While the 3.0-litre mill isn’t the last word in cutting-edge tech or green credentials, we were pleased to see the trusty mill return, due to its excellent reputation as a reliable and hard-wearing engine and a fitting motor for towing.
Due to the stage four restrictions currently gripping Melbourne, our scope for testing the new D-Max is limited with no towing or off-roading to speak of, however our local drive did leave us with a positive impression of the new engine.
The most striking aspect of the diesel mill is its smooth driving character, with a pleasantly linear throttle response and even delivery of its 450Nm at any speed.
Its six-speed auto does a fine job of shifting cogs, and does well to mitigate clunky gear changes and engine braking when coasting.
The D-Max engine does fall a little behind its rivals for engine noise particularly before warming up, and its larger displacement will likely lead to a slightly higher fuel consumption than some of its more compact contemporaries.
Nevertheless, a fuel use figure of around 8.5 litres per 100km from strictly suburban driving was a pleasant surprise, and not far off the official 7.7-8.0L/100km combined figure.
The updated low-range transfer case has also been improved to shift from 2WD to 4WD at speeds of up to 100km/h, while shifting to low range is now much quicker than before.

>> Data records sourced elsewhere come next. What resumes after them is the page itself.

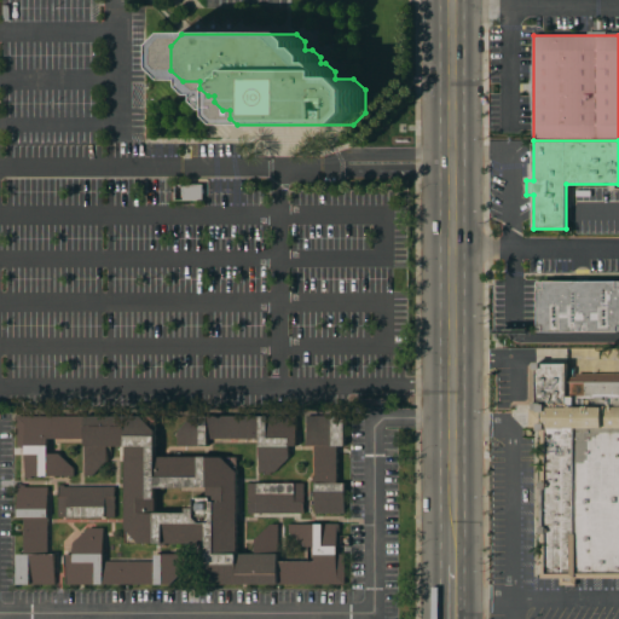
[(202,184),(202,200),(183,200),(183,184),(202,184)]
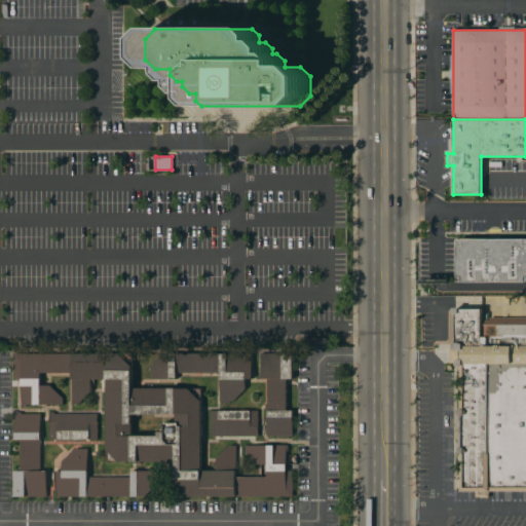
[(525,282),(458,282),(458,277),(457,277),(457,246),(459,246),(459,240),(463,240),(463,239),(524,239),(524,240),(525,240),(525,282)]
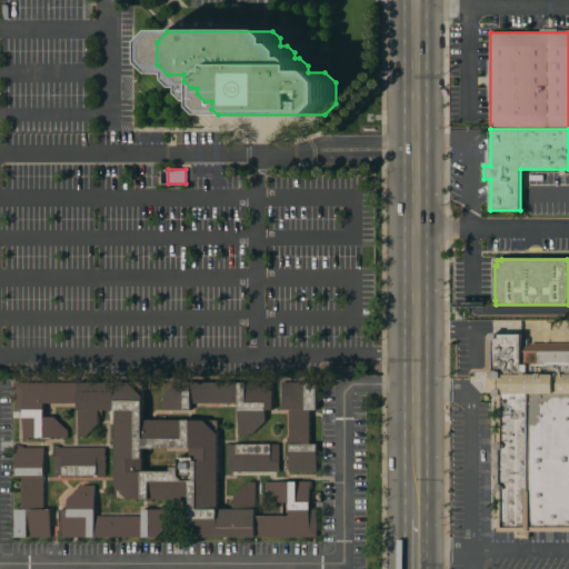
[(568,375),(501,376),(495,376),(495,335),(521,335),(521,351),(568,351),(568,375)]
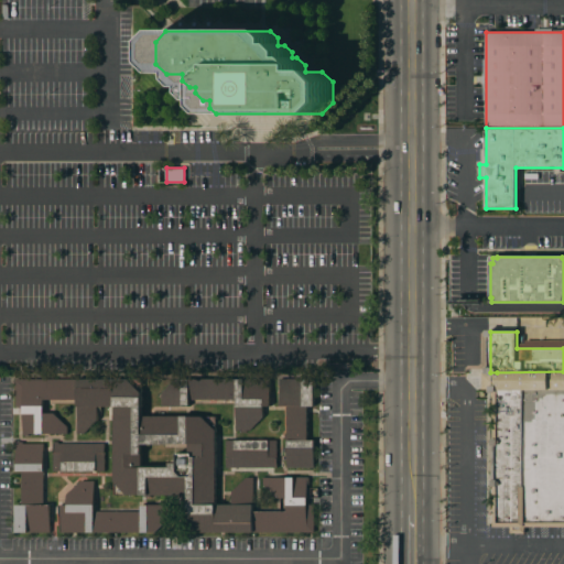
[(563,527),(524,527),(524,533),(510,533),(510,527),(494,527),(494,484),(490,484),(490,443),(494,443),(494,388),(497,386),(497,372),(563,371),(563,527)]
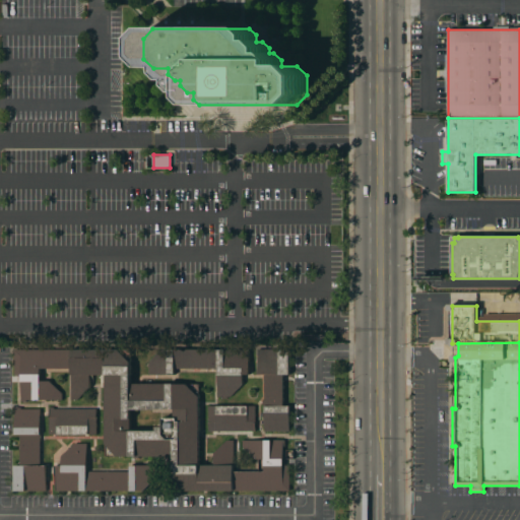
[(174,456),(139,456),(139,458),(133,458),(133,456),(105,456),(105,375),(89,375),(89,387),(77,399),(70,399),(71,369),(40,369),(40,381),(49,381),(62,393),(61,400),(25,400),(25,401),(20,401),(20,375),(14,375),(14,353),(20,353),(20,349),(71,349),(71,348),(130,349),(130,383),(198,384),(198,465),(214,465),(214,452),(228,440),(233,440),(234,472),(264,471),(264,459),(255,459),(242,447),(242,440),(284,440),(284,447),(282,447),(282,465),(289,465),(289,491),(174,492),(174,456)]
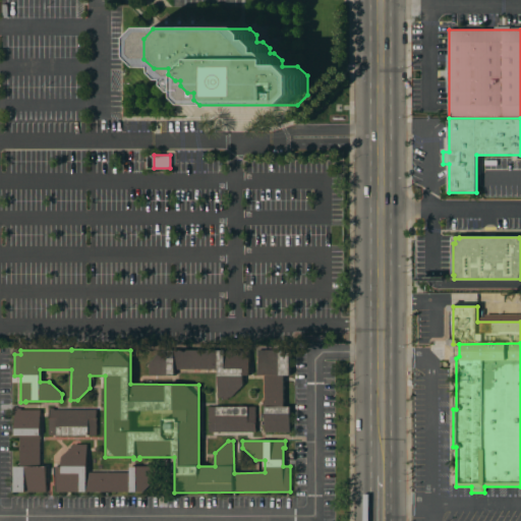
[(249,350),(249,375),(243,375),(243,385),(230,398),(228,398),(228,399),(222,399),(222,397),(218,398),(218,368),(174,370),(174,374),(150,375),(149,362),(162,350),(249,350)]
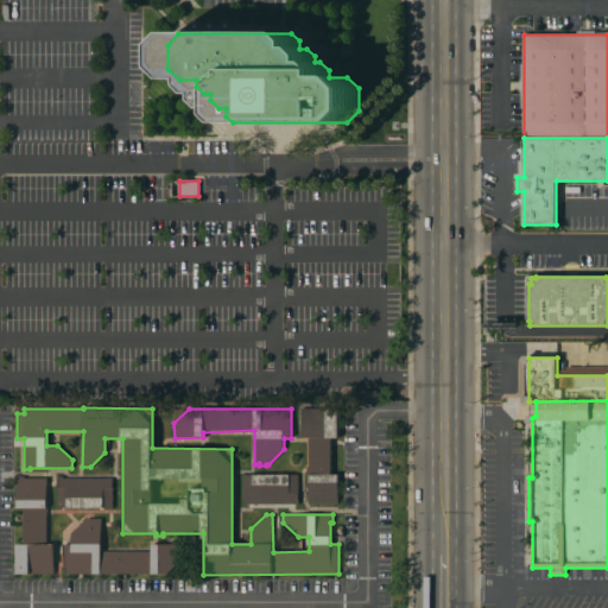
[(339,438),(330,438),(330,475),(339,475),(339,504),(309,504),(309,473),(306,473),(306,468),(309,468),(309,437),(302,437),(302,409),(337,409),(339,438)]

Off-roaders will also love the re-introduction of a standard rear diff lock, which was phased out midway through the second generation’s life in favour of a traction control system.

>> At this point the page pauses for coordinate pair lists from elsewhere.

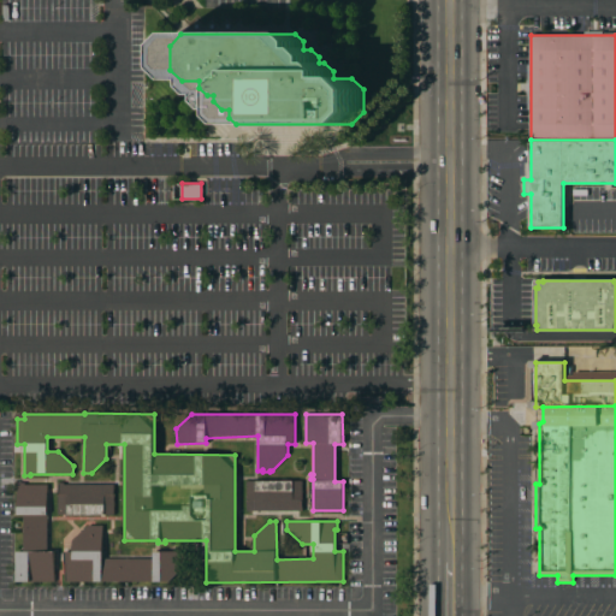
[(247,511),(246,481),(301,480),(302,510),(247,511)]
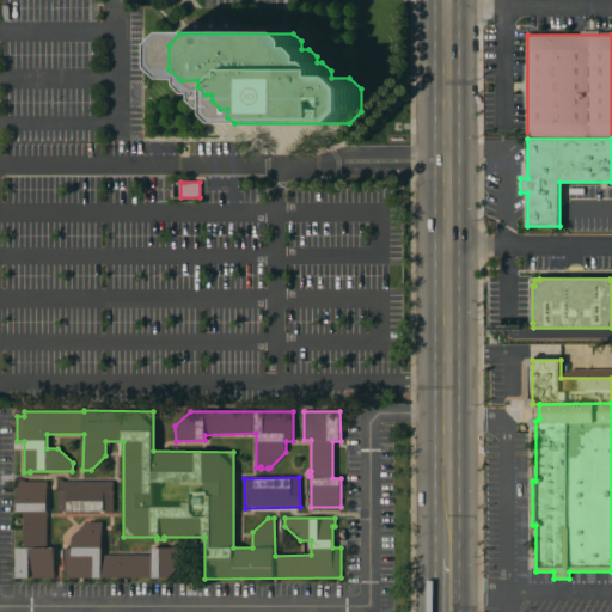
[(17,548),(25,548),(25,512),(17,512),(17,479),(24,479),(24,481),(47,481),(47,548),(54,548),(54,577),(17,577),(17,548)]
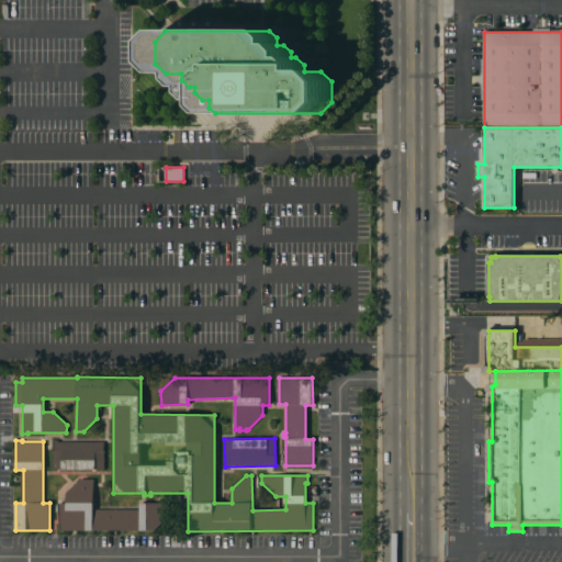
[(53,470),(53,440),(57,440),(57,442),(103,442),(103,469),(53,470)]
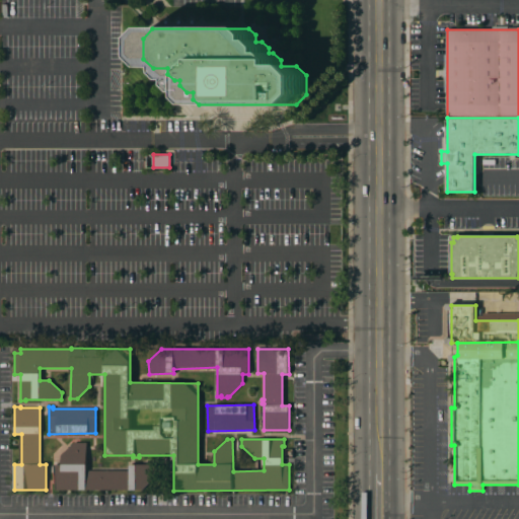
[(86,442),(86,471),(130,471),(130,464),(149,464),(149,463),(154,463),(155,477),(143,490),(56,490),(55,464),(61,464),(61,455),(73,443),(86,442)]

The three-leaf suspension set-up previously reserved for top-spec grades is now standard across the range, replacing the old five-leaf pack on the outgoing model.
Employing the three-leaf set-up undoubtedly gives the D-Max a more supple ride – particularly when unladen – however bumps and road imperfections are still easily felt when driving, a price you often have to pay for strong towing and payload abilities.
Steering feel is often compromised in pick-ups, and the D-Max is no exception with a particularly dull calibration, especially with smaller inputs. A sharper steering rack would make for a welcome addition, particularly when dealing with the ute’s cumbersome turning circle around town.
Isuzu has not tried to reinvent the wheel with the new D-Max – rather, it has listened to its loyal customers and worked to improve what is already a capable and popular ute.
The improvements to the interior and infotainment system are most welcome, and the return of the (heavily updated) 4JJ3-TCX engine will be embraced by Isuzu fans.
The visual upgrades of the X-Terrain also give the new D-Max a visual edge, which makes for a fitting flagship for the range.